Data yesterday showed new yuan lending was the highest in a year and money-supply growth quickened in March. Local-currency-denominated loans were 1.01 trillion yuan ($160.1 billion) in March, the People’s Bank of China said, exceeding all 28 estimates in a Bloomberg News survey.
The benchmark Shanghai Composite Index of stocks has advanced 6.9 percent this year through yesterday, compared with 8.9 percent for the MSCI Asia Pacific Index.
Wen in March pared this year’s economic-growth target to 7.5 percent, the lowest since 2004, as the government seeks to cut reliance on exports and capital spending and make expansion more sustainable.
At the same time, economists at Deutsche Bank AG, Nomura Holdings Inc. and Morgan Stanley last month raised their China growth forecasts for 2012 partly on anticipation of policy loosening.
Wen has said economic policies will be fine-tuned as needed even as he prolongs a campaign to curb property prices and speculation. During a visit to Fujian and Guangxi provinces April 1 to 3, the premier pledged to push ahead on key investment projects, accelerate export tax-rebate payments and ensure “reasonable” liquidity.
The government has also slowed gains in the yuan to help cushion exporters against sluggish demand from developed countries. The currency has weakened against the U.S. dollar by 0.2 percent this year after a 4.7 percent rise in 2011.
Industrial production increased 11.9 percent in March from a year earlier, today’s statistics bureau report showed. That compared with an 11.6 percent median estimate in the Bloomberg News survey and an 11.4 percent gain in January and February combined.
Retail sales advanced 15.2 percent in March, the statistics bureau report showed, close to the median estimate of 15.1 percent. China’s passenger-car sales grew 4.5 percent in March, beating analyst estimates, as dealerships increased discounts to attract buyers amid record fuel prices, a separate report showed on April 11.
Fixed-asset investment excluding rural households rose 20.9 percent in the first quarter, compared with the 21 percent median estimate of economists.
“Growth may bottom out this quarter, assuming the global recovery improves and the domestic policy easing feeds into the economy,” Chang Jian, an economist with Barclays Capital in Hong Kong who previously worked for the World Bank, said before the release.
China has lowered banks’ required-reserve ratio twice since November to boost liquidity and spur loan growth. At the same time, authorities have refrained from cutting interest rates amid inflation concerns.

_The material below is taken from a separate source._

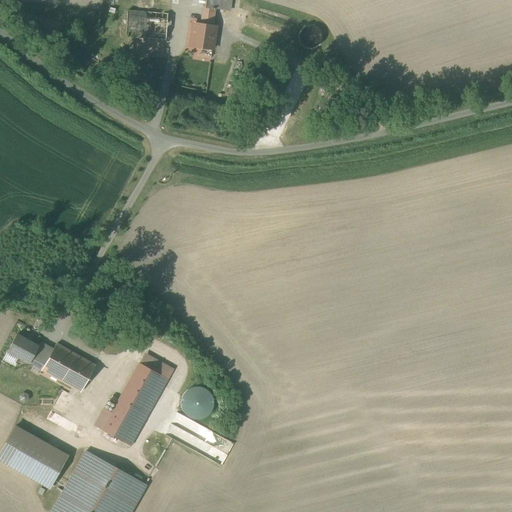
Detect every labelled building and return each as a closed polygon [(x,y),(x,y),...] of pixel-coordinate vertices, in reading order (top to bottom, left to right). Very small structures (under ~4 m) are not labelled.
[(193,0),(193,5),(205,7),(215,9),(230,11),(231,0),(193,0)] [(205,7),(202,25),(212,26),(215,9),(205,7)] [(169,14),(128,11),(126,38),(139,39),(138,55),(165,57),(169,14)] [(216,27),(212,26),(202,25),(195,24),(191,46),(212,50),(216,27)] [(140,325),(124,312),(110,329),(126,342),(140,325)] [(113,320),(101,313),(96,320),(108,327),(113,320)] [(30,363),(42,370),(47,361),(34,354),(38,348),(17,337),(9,352),(30,364),(30,363)] [(56,345),(47,361),(42,370),(42,371),(82,393),(95,366),(56,345)] [(173,370),(145,355),(113,414),(106,408),(95,427),(130,446),(173,370)] [(67,454),(14,426),(0,451),(0,462),(51,490),(67,454)] [(190,458),(175,442),(156,458),(172,474),(190,458)] [(131,511),(147,485),(86,449),(48,511),(131,511)]
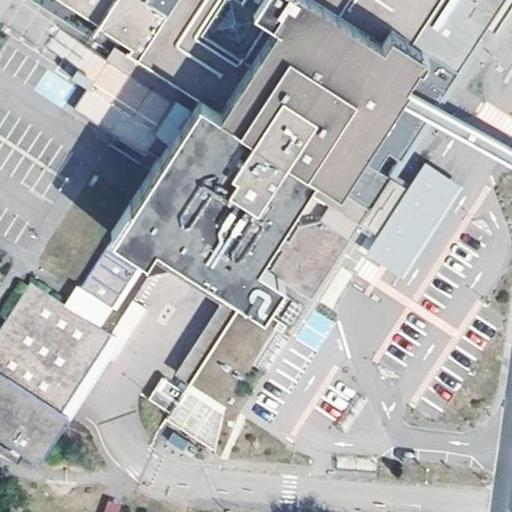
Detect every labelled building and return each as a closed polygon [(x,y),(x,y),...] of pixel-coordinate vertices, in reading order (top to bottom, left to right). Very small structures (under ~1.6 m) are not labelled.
[(59,0),(98,26),(131,47),(125,56),(169,84),(174,74),(199,91),(187,111),(167,143),(78,286),(111,308),(145,254),(154,239),(223,282),(214,297),(168,369),(189,383),(244,296),(262,307),(281,278),(255,262),(312,172),(337,189),(357,158),(401,90),(425,52),(412,43),(440,0),(59,0)] [(440,0),(412,43),(425,52),(401,90),(357,158),(380,172),(389,156),(401,163),(506,0),(440,0)] [(167,143),(187,111),(153,89),(132,121),(167,143)] [(380,172),(357,158),(337,189),(371,211),(362,224),(380,237),(419,175),(404,166),(394,181),(380,172)] [(425,165),(419,175),(380,237),(368,254),(403,277),(462,189),(425,165)] [(154,239),(145,254),(214,297),(223,282),(154,239)] [(99,328),(111,308),(78,286),(75,284),(63,303),(29,280),(0,325),(0,442),(37,466),(120,340),(99,328)] [(231,411),(189,383),(168,369),(148,400),(169,414),(178,400),(220,428),(231,411)]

The central bank may lower the ratio, currently 20.5 percent for large lenders, by another 100 basis points this quarter after two cuts since November, according to the median forecast in a Bloomberg survey last month. Seven out of 20 economists expect a cut in the benchmark lending rate, which has stood at 6.56 percent since the last increase in July.
Inflation, which rebounded to 3.6 percent last month, may stay below the government’s 4 percent target this year and “should not be the main hindrance for policy easing,” Ding Shuang, a Hong Kong-based economist at Citigroup Inc. who previously worked at the IMF, said before the release.
A moderating expansion could drag down growth in commodity-exporting nations including Australia, whose economy grew at half the pace economists forecast in the fourth quarter. It may also weigh on sales of foreign companies such as Bayerische Motoren Werke AG, the world’s largest luxury automaker, which delivered more cars in China than in the U.S. for the first time last quarter.
Zoomlion Heavy Industry Science & Technology Co., China’s biggest crane-maker, and Sany Group Co., owner of the nation’s largest construction-equipment maker, both said last month that their sales growth may slow this year as the economy decelerates.